The Fund supported the first two African-Americans to get PhDs from Columbia, Ken and Mamie Clark; painter Jacob Lawrence, whose Migration Series remains an emotionally-resonant and powerful graphic depiction of the experiences of Blacks during Jim Crow, Reconstruction, and the Great Migration; poet and writer Langston Hughes, deeply influential in the Harlem Renaissance; diplomat Ralph Bunche, the first African-American to win the Nobel Peace Prize; and pioneering doctor W.E.B. DuBois, renowned African-American scholar and activist - to name just a handful.

Both the Rosenwald Schools and Rosenwald Fellowship programs, in addition to providing education and support for the African-American community, produced some of the greatest black intellectuals and artists in American history, many of whom had far-reaching cultural impact, a fact which challenged the rationality of racism. Additionally, many graduates and fellows were directly involved with the Civil Rights movement, and with the legal cases that ended segregation - at least seven Rosenwald Fellows contributed directly to the success of Brown v. Board of Education. A full gallery of fellows and students may be found at the bottom of this page, with descriptions of their work and influence. 

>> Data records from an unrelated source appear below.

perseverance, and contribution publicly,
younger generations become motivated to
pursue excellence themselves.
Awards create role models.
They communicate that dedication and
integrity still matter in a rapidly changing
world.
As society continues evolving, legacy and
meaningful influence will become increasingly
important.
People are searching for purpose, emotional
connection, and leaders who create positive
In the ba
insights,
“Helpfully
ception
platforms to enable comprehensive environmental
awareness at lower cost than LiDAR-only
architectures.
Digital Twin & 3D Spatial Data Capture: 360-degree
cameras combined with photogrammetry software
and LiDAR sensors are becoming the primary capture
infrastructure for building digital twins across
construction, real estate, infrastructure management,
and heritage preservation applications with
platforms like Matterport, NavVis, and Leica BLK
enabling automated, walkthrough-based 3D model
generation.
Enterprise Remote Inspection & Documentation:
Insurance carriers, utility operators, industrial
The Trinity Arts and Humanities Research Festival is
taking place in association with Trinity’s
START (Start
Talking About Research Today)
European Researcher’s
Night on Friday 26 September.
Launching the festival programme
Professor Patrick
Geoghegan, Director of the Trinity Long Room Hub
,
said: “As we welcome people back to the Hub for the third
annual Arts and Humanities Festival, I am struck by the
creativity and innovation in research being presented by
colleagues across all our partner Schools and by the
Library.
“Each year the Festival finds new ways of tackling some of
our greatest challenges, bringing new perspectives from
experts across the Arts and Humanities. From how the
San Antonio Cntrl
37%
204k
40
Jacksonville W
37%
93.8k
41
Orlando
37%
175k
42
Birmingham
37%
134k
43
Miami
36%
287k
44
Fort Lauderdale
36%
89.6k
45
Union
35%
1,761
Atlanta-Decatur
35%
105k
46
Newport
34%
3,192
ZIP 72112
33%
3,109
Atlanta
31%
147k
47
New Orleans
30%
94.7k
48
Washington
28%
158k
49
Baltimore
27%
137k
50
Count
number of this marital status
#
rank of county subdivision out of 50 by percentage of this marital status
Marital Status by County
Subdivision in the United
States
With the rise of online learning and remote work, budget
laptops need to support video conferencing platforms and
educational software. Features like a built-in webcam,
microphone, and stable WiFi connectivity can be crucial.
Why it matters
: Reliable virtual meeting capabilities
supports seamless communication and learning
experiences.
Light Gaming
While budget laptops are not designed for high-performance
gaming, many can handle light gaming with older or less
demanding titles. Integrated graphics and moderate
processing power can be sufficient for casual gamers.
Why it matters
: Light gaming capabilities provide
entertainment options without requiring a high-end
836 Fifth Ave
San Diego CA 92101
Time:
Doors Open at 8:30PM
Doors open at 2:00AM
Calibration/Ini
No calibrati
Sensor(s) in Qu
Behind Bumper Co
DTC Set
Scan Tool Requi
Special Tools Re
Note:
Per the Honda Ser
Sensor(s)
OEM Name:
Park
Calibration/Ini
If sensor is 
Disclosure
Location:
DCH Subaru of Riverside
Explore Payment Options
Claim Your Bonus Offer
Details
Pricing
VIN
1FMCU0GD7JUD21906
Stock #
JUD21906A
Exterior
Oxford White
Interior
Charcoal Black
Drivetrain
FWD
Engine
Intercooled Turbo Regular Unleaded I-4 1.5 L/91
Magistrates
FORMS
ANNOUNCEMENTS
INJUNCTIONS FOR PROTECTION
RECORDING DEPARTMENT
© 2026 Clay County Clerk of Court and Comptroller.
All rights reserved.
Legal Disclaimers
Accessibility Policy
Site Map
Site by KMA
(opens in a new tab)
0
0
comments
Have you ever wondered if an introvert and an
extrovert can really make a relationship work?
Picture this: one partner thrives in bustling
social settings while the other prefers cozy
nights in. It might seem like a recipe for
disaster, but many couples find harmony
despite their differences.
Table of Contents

When considering American exceptionalism, especially in the field of philanthropy, Rosenwald’s name should be top-of-mind. Rosenwald, though, created no endowment. He insisted that all the money in the Rosenwald Fund be spent within 25 years of his death. He believed that money should be used to have as much impact as possible on the needs at the time, and that “future generations can be relied upon” to address future needs. His own commitment to tzedakah, and his own goodness, provided him with profound faith in and optimism about the future. Because of this approach to spending all the funds, and his desire to help as many people as he could as fast as possible, few people know that Rosenwald donated the equivalent of $500 million in today’s dollars to support the African-American community. They also don’t know that he gave an equal amount to other causes, including the construction of the Museum of Science and Industry in Chicago. This should be rectified - an individual as exceptional in his generosity, compassion, and belief in the power of education should be known - to all Americans.